Караван жил недалеко от площади Курбевуа, в трехэтажном домике, низ которого занимал парикмахер.

Две спальни, столовая и кухня, а в них несколько склеенных стульев, которые по мере надобности перетаскивались из одной комнаты в другую, вот и все; но свою квартиру г-жа Караван вылизывала с утра до ночи, пока ее дочь, Мари-Луиза двенадцати лет, и сын, Филипп-Огюст девяти лет, возились на улице в сточных канавах вместе с прочими сорванцами их квартала.

Наверху Караван поместил мать; ее скаредность была известна во всем околотке, а про худобу говорили, что бог показал на этой женщине образец высшей экономии. Она вечно была в дурном настроении и не могла прожить дня без скандалов и взрывов прямо-таки остервенелой злобы. Из своего окна она честила то соседей, то уличных торговок, то подметальщиц, то мальчишек, которые в отместку орали ей вслед, когда она выходила из дому: «Идет Карга! Идет Карга!»

Прислуга — девчонка из Нормандии, рассеянная и шалая, — исполняла всю работу. Она спала наверху, подле старухи, — на всякий случай.

Когда Караван вернулся домой, жена, одержимая манией уборки, как раз до блеска натирала куском фланели спинки стульев, разбросанных там и сям среди пустынных комнат. Она всегда носила нитяные перчатки, а на голове чепец с пучком разноцветных лент, беспрестанно съезжавший на ухо, и, если ее заставали, когда она вощила пол, чистила, скребла или стирала, она неизменно говорила: «Ну да, я не богачка, у меня все очень просто, но моя роскошь — чистота, это получше всякой роскоши будет!»

Наделенная необычайно нудной практичностью, она руководила мужем во всем.

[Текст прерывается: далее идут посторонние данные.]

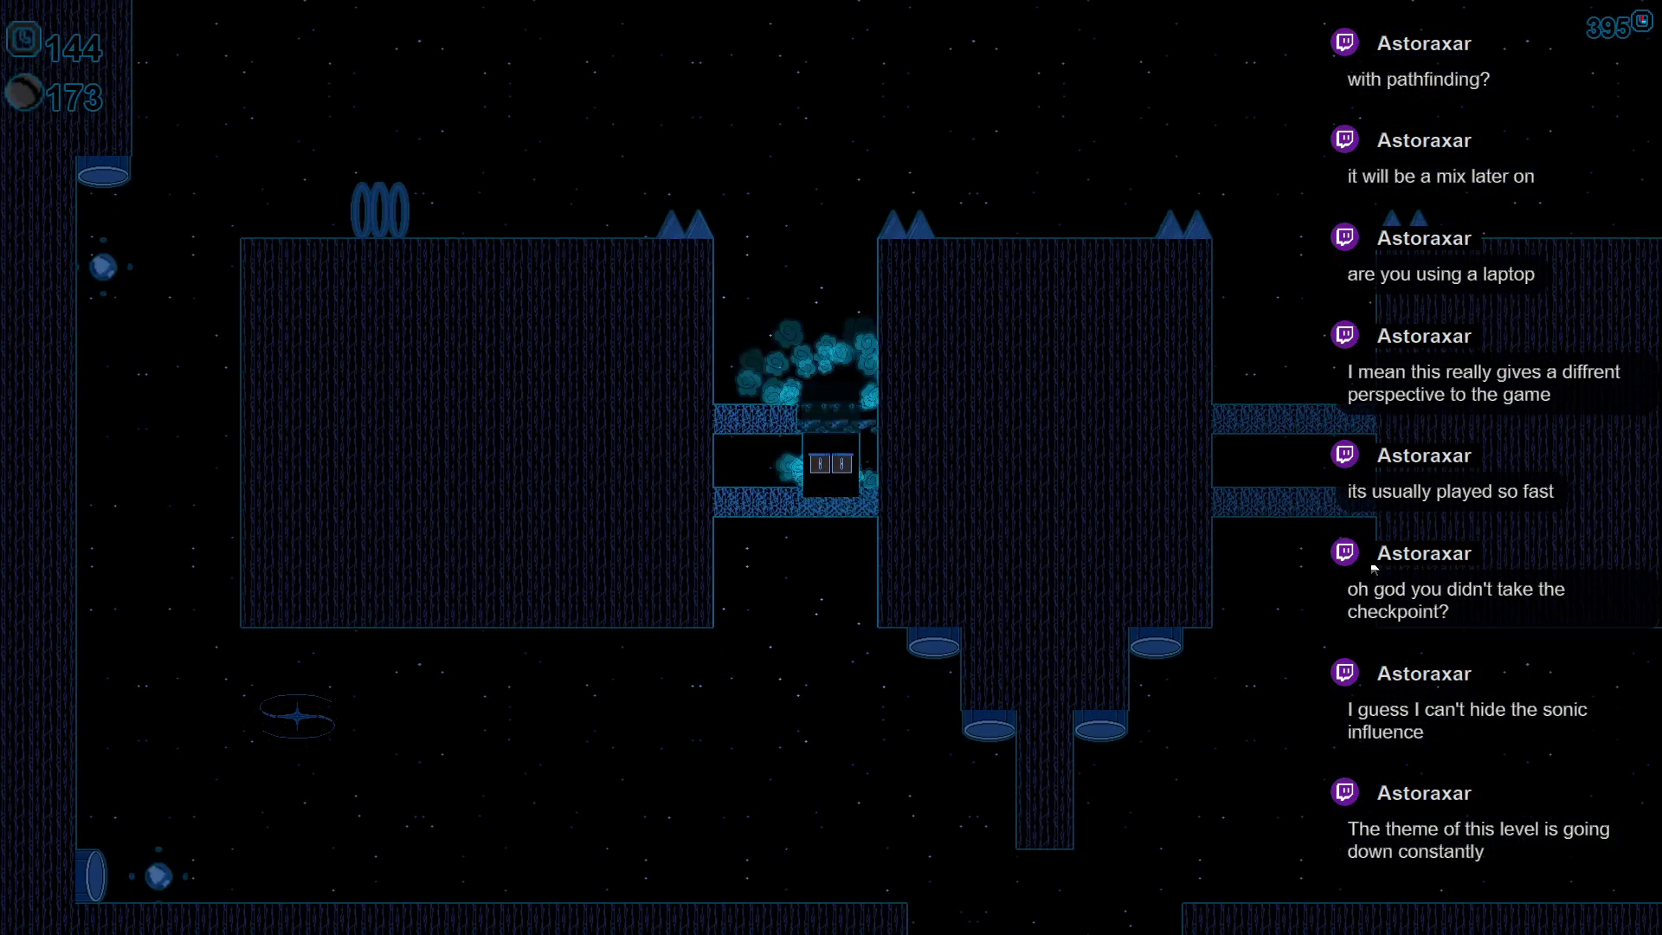
key("Right")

Ежедневно за столом и потом в постели они длительно обсуждали дела его канцелярии, и, хотя жена была на двадцать лет моложе его, он всецело, точно духовнику, доверялся ей и следовал всем ее советам.

Она никогда не была хороша, а теперь была даже дурна — низкорослая, тощая пигалица. Ее нелепые платья всегда скрывали и те скудные женские прелести, которые, при уменье одеваться, можно было бы все же искусно подчеркнуть. Юбки У нее почему-то все съезжали набок; она то и дело чесалась где попало, не стесняясь посторонних, — это была какая-то странная привычка, какая-то мания. Единственное украшение, которое она себе позволяла, были огромные пучки пестрых шелковых лент, налепленные на те претенциозные чепчики, в каких она обычно ходила дома.

Увидев мужа, она встала и, целуя его в бакенбарды, спросила:

— Ты не забыл про Потена, мой друг?

Речь шла о поручении, которое он взялся исполнить. Караван в испуге опустился на стул: он забыл опять, в четвертый раз!

— Прямо рок какой-то, — сказал он, — прямо рок! Целый день помню, а как вечер — так и позабыл.

Но, видя, что он удручен, жена сказала, стараясь утешить его:

— Ну, завтра вспомнишь, вот и все. Что в министерстве? Ничего нового?

— Как же, большая новость! Еще одного жестянщика назначили помощником начальника.

Ее лицо вытянулось.

— В каком отделении?

— В отделении заграничных закупок.

Она начинала злиться.

— Что ж, значит, на место Рамона, как раз на то место, которое я прочила тебе; а Рамон куда, в отставку? — Она окончательно взбеленилась, чепец съехал на ухо. — Ну, тут все кончено, в этой лавочке надеяться больше не на что. Как его фамилия, твоего комиссара?